*** SUPPLIED RECORDS ***
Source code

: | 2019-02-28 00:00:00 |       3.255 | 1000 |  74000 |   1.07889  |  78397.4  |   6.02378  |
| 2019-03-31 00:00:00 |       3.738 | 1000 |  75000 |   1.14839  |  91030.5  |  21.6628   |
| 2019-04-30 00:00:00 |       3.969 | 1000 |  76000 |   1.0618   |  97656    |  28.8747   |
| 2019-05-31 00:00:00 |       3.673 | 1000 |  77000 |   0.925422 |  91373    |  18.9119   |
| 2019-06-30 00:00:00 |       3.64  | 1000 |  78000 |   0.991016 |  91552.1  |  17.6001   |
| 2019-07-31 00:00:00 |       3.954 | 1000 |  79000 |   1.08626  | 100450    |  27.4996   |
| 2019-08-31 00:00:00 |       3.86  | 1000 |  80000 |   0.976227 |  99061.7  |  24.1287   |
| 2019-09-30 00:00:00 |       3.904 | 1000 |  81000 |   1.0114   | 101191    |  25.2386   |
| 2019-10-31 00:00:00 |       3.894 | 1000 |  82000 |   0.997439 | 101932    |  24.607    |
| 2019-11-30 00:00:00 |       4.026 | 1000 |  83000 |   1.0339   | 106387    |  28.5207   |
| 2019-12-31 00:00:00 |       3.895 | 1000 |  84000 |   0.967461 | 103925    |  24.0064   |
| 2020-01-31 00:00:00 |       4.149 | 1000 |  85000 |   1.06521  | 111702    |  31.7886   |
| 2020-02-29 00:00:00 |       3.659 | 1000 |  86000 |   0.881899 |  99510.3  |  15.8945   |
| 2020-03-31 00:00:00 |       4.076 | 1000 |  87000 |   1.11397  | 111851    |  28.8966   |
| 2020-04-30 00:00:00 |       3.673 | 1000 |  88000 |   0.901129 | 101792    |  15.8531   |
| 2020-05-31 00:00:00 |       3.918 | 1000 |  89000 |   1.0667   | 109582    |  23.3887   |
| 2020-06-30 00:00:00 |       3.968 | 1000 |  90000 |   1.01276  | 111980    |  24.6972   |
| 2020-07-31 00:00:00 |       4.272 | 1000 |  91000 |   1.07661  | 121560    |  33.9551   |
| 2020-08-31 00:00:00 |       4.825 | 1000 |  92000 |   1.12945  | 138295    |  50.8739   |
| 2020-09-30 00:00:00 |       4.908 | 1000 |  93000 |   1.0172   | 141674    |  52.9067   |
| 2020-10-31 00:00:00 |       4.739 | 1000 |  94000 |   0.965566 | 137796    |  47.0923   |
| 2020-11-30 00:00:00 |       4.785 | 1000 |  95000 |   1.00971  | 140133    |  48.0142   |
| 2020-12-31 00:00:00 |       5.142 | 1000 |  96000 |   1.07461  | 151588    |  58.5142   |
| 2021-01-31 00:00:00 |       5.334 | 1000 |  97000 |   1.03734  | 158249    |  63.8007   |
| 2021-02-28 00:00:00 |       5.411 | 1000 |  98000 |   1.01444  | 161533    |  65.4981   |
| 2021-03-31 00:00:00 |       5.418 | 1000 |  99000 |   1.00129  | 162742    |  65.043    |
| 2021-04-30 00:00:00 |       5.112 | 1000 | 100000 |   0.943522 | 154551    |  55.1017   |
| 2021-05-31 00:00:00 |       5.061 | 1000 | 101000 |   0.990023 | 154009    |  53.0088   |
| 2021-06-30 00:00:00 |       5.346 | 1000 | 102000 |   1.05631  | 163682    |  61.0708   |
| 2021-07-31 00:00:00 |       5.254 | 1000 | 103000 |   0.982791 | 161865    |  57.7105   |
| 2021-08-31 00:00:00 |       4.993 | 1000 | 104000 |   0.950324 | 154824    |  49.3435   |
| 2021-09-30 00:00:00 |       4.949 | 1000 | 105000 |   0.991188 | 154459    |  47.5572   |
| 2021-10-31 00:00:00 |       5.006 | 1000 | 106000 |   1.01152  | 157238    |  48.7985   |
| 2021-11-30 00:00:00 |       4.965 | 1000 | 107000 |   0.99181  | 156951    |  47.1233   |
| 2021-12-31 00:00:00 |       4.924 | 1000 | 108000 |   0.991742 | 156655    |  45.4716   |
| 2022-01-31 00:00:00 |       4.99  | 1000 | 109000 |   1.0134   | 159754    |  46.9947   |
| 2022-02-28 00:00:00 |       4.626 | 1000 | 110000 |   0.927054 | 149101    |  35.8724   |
***
TASK DETAILS
Down to the last line, give the records again exactly.

WRITTEN SOLUTION
Source code

: | 2019-02-28 00:00:00 |       3.255 | 1000 |  74000 |   1.07889  |  78397.4  |   6.02378  |
| 2019-03-31 00:00:00 |       3.738 | 1000 |  75000 |   1.14839  |  91030.5  |  21.6628   |
| 2019-04-30 00:00:00 |       3.969 | 1000 |  76000 |   1.0618   |  97656    |  28.8747   |
| 2019-05-31 00:00:00 |       3.673 | 1000 |  77000 |   0.925422 |  91373    |  18.9119   |
| 2019-06-30 00:00:00 |       3.64  | 1000 |  78000 |   0.991016 |  91552.1  |  17.6001   |
| 2019-07-31 00:00:00 |       3.954 | 1000 |  79000 |   1.08626  | 100450    |  27.4996   |
| 2019-08-31 00:00:00 |       3.86  | 1000 |  80000 |   0.976227 |  99061.7  |  24.1287   |
| 2019-09-30 00:00:00 |       3.904 | 1000 |  81000 |   1.0114   | 101191    |  25.2386   |
| 2019-10-31 00:00:00 |       3.894 | 1000 |  82000 |   0.997439 | 101932    |  24.607    |
| 2019-11-30 00:00:00 |       4.026 | 1000 |  83000 |   1.0339   | 106387    |  28.5207   |
| 2019-12-31 00:00:00 |       3.895 | 1000 |  84000 |   0.967461 | 103925    |  24.0064   |
| 2020-01-31 00:00:00 |       4.149 | 1000 |  85000 |   1.06521  | 111702    |  31.7886   |
| 2020-02-29 00:00:00 |       3.659 | 1000 |  86000 |   0.881899 |  99510.3  |  15.8945   |
| 2020-03-31 00:00:00 |       4.076 | 1000 |  87000 |   1.11397  | 111851    |  28.8966   |
| 2020-04-30 00:00:00 |       3.673 | 1000 |  88000 |   0.901129 | 101792    |  15.8531   |
| 2020-05-31 00:00:00 |       3.918 | 1000 |  89000 |   1.0667   | 109582    |  23.3887   |
| 2020-06-30 00:00:00 |       3.968 | 1000 |  90000 |   1.01276  | 111980    |  24.6972   |
| 2020-07-31 00:00:00 |       4.272 | 1000 |  91000 |   1.07661  | 121560    |  33.9551   |
| 2020-08-31 00:00:00 |       4.825 | 1000 |  92000 |   1.12945  | 138295    |  50.8739   |
| 2020-09-30 00:00:00 |       4.908 | 1000 |  93000 |   1.0172   | 141674    |  52.9067   |
| 2020-10-31 00:00:00 |       4.739 | 1000 |  94000 |   0.965566 | 137796    |  47.0923   |
| 2020-11-30 00:00:00 |       4.785 | 1000 |  95000 |   1.00971  | 140133    |  48.0142   |
| 2020-12-31 00:00:00 |       5.142 | 1000 |  96000 |   1.07461  | 151588    |  58.5142   |
| 2021-01-31 00:00:00 |       5.334 | 1000 |  97000 |   1.03734  | 158249    |  63.8007   |
| 2021-02-28 00:00:00 |       5.411 | 1000 |  98000 |   1.01444  | 161533    |  65.4981   |
| 2021-03-31 00:00:00 |       5.418 | 1000 |  99000 |   1.00129  | 162742    |  65.043    |
| 2021-04-30 00:00:00 |       5.112 | 1000 | 100000 |   0.943522 | 154551    |  55.1017   |
| 2021-05-31 00:00:00 |       5.061 | 1000 | 101000 |   0.990023 | 154009    |  53.0088   |
| 2021-06-30 00:00:00 |       5.346 | 1000 | 102000 |   1.05631  | 163682    |  61.0708   |
| 2021-07-31 00:00:00 |       5.254 | 1000 | 103000 |   0.982791 | 161865    |  57.7105   |
| 2021-08-31 00:00:00 |       4.993 | 1000 | 104000 |   0.950324 | 154824    |  49.3435   |
| 2021-09-30 00:00:00 |       4.949 | 1000 | 105000 |   0.991188 | 154459    |  47.5572   |
| 2021-10-31 00:00:00 |       5.006 | 1000 | 106000 |   1.01152  | 157238    |  48.7985   |
| 2021-11-30 00:00:00 |       4.965 | 1000 | 107000 |   0.99181  | 156951    |  47.1233   |
| 2021-12-31 00:00:00 |       4.924 | 1000 | 108000 |   0.991742 | 156655    |  45.4716   |
| 2022-01-31 00:00:00 |       4.99  | 1000 | 109000 |   1.0134   | 159754    |  46.9947   |
| 2022-02-28 00:00:00 |       4.626 | 1000 | 110000 |   0.927054 | 149101    |  35.8724   |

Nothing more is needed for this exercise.